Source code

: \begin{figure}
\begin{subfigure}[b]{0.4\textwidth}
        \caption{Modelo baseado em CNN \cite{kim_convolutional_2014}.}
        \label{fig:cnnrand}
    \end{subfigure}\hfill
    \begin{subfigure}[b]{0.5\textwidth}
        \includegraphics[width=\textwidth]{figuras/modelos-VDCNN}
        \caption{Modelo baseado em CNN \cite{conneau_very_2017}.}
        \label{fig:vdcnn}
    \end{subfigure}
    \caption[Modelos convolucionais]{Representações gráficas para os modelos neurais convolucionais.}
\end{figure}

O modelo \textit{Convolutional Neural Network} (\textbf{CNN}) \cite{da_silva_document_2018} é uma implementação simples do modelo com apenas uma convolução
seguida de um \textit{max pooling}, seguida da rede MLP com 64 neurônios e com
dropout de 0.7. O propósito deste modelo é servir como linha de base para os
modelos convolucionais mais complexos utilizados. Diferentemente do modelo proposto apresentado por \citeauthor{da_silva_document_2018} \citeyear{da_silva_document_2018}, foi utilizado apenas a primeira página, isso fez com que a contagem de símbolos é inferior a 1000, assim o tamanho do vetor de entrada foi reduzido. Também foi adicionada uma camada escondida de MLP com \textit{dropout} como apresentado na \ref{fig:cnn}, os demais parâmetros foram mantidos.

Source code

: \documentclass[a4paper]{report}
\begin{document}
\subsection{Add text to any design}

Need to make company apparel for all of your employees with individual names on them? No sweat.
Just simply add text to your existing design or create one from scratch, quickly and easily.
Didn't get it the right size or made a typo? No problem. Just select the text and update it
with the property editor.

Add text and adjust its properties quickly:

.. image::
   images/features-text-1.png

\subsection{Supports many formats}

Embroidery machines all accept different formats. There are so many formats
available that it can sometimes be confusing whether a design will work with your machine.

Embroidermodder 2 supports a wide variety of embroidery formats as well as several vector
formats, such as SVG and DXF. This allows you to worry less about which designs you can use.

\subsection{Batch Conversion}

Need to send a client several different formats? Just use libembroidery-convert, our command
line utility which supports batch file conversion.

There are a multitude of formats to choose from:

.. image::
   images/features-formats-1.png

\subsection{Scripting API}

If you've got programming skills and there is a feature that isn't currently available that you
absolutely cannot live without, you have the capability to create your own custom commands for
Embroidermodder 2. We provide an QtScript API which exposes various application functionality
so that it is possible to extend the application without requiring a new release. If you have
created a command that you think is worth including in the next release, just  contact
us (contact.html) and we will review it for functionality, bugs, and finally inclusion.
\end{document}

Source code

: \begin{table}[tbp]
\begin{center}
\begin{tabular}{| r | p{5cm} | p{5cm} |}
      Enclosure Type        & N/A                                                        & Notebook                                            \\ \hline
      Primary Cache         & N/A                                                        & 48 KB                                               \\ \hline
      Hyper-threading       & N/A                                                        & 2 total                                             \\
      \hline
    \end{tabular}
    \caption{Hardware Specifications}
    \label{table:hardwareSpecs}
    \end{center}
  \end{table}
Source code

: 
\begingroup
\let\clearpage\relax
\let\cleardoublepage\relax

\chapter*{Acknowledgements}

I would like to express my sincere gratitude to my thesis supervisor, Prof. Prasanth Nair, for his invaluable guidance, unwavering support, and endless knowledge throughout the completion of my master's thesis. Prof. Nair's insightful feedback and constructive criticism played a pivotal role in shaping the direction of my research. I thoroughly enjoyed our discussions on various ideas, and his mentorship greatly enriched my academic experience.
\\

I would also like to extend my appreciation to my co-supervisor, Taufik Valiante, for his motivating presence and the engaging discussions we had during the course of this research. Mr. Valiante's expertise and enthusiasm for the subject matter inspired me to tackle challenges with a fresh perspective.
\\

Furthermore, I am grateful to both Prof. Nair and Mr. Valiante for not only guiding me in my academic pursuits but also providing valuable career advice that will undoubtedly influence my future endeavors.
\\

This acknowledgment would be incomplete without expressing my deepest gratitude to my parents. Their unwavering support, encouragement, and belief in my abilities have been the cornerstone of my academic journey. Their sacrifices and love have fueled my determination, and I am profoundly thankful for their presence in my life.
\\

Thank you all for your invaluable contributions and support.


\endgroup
= = = = =
Give the material above again in its entirety, exactly as it appears.

▶ [Response to this exercise]:
Source code

: \begin{figure}
\begin{subfigure}[b]{0.4\textwidth}
        \caption{Modelo baseado em CNN \cite{kim_convolutional_2014}.}
        \label{fig:cnnrand}
    \end{subfigure}\hfill
    \begin{subfigure}[b]{0.5\textwidth}
        \includegraphics[width=\textwidth]{figuras/modelos-VDCNN}
        \caption{Modelo baseado em CNN \cite{conneau_very_2017}.}
        \label{fig:vdcnn}
    \end{subfigure}
    \caption[Modelos convolucionais]{Representações gráficas para os modelos neurais convolucionais.}
\end{figure}

O modelo \textit{Convolutional Neural Network} (\textbf{CNN}) \cite{da_silva_document_2018} é uma implementação simples do modelo com apenas uma convolução
seguida de um \textit{max pooling}, seguida da rede MLP com 64 neurônios e com
dropout de 0.7. O propósito deste modelo é servir como linha de base para os
modelos convolucionais mais complexos utilizados. Diferentemente do modelo proposto apresentado por \citeauthor{da_silva_document_2018} \citeyear{da_silva_document_2018}, foi utilizado apenas a primeira página, isso fez com que a contagem de símbolos é inferior a 1000, assim o tamanho do vetor de entrada foi reduzido. Também foi adicionada uma camada escondida de MLP com \textit{dropout} como apresentado na \ref{fig:cnn}, os demais parâmetros foram mantidos.

Source code

: \documentclass[a4paper]{report}
\begin{document}
\subsection{Add text to any design}

Need to make company apparel for all of your employees with individual names on them? No sweat.
Just simply add text to your existing design or create one from scratch, quickly and easily.
Didn't get it the right size or made a typo? No problem. Just select the text and update it
with the property editor.

Add text and adjust its properties quickly:

.. image::
   images/features-text-1.png

\subsection{Supports many formats}

Embroidery machines all accept different formats. There are so many formats
available that it can sometimes be confusing whether a design will work with your machine.

Embroidermodder 2 supports a wide variety of embroidery formats as well as several vector
formats, such as SVG and DXF. This allows you to worry less about which designs you can use.

\subsection{Batch Conversion}

Need to send a client several different formats? Just use libembroidery-convert, our command
line utility which supports batch file conversion.

There are a multitude of formats to choose from:

.. image::
   images/features-formats-1.png

\subsection{Scripting API}

If you've got programming skills and there is a feature that isn't currently available that you
absolutely cannot live without, you have the capability to create your own custom commands for
Embroidermodder 2. We provide an QtScript API which exposes various application functionality
so that it is possible to extend the application without requiring a new release. If you have
created a command that you think is worth including in the next release, just  contact
us (contact.html) and we will review it for functionality, bugs, and finally inclusion.
\end{document}

Source code

: \begin{table}[tbp]
\begin{center}
\begin{tabular}{| r | p{5cm} | p{5cm} |}
      Enclosure Type        & N/A                                                        & Notebook                                            \\ \hline
      Primary Cache         & N/A                                                        & 48 KB                                               \\ \hline
      Hyper-threading       & N/A                                                        & 2 total                                             \\
      \hline
    \end{tabular}
    \caption{Hardware Specifications}
    \label{table:hardwareSpecs}
    \end{center}
  \end{table}
Source code

: 
\begingroup
\let\clearpage\relax
\let\cleardoublepage\relax

\chapter*{Acknowledgements}

I would like to express my sincere gratitude to my thesis supervisor, Prof. Prasanth Nair, for his invaluable guidance, unwavering support, and endless knowledge throughout the completion of my master's thesis. Prof. Nair's insightful feedback and constructive criticism played a pivotal role in shaping the direction of my research. I thoroughly enjoyed our discussions on various ideas, and his mentorship greatly enriched my academic experience.
\\

I would also like to extend my appreciation to my co-supervisor, Taufik Valiante, for his motivating presence and the engaging discussions we had during the course of this research. Mr. Valiante's expertise and enthusiasm for the subject matter inspired me to tackle challenges with a fresh perspective.
\\

Furthermore, I am grateful to both Prof. Nair and Mr. Valiante for not only guiding me in my academic pursuits but also providing valuable career advice that will undoubtedly influence my future endeavors.
\\

This acknowledgment would be incomplete without expressing my deepest gratitude to my parents. Their unwavering support, encouragement, and belief in my abilities have been the cornerstone of my academic journey. Their sacrifices and love have fueled my determination, and I am profoundly thankful for their presence in my life.
\\

Thank you all for your invaluable contributions and support.


\endgroup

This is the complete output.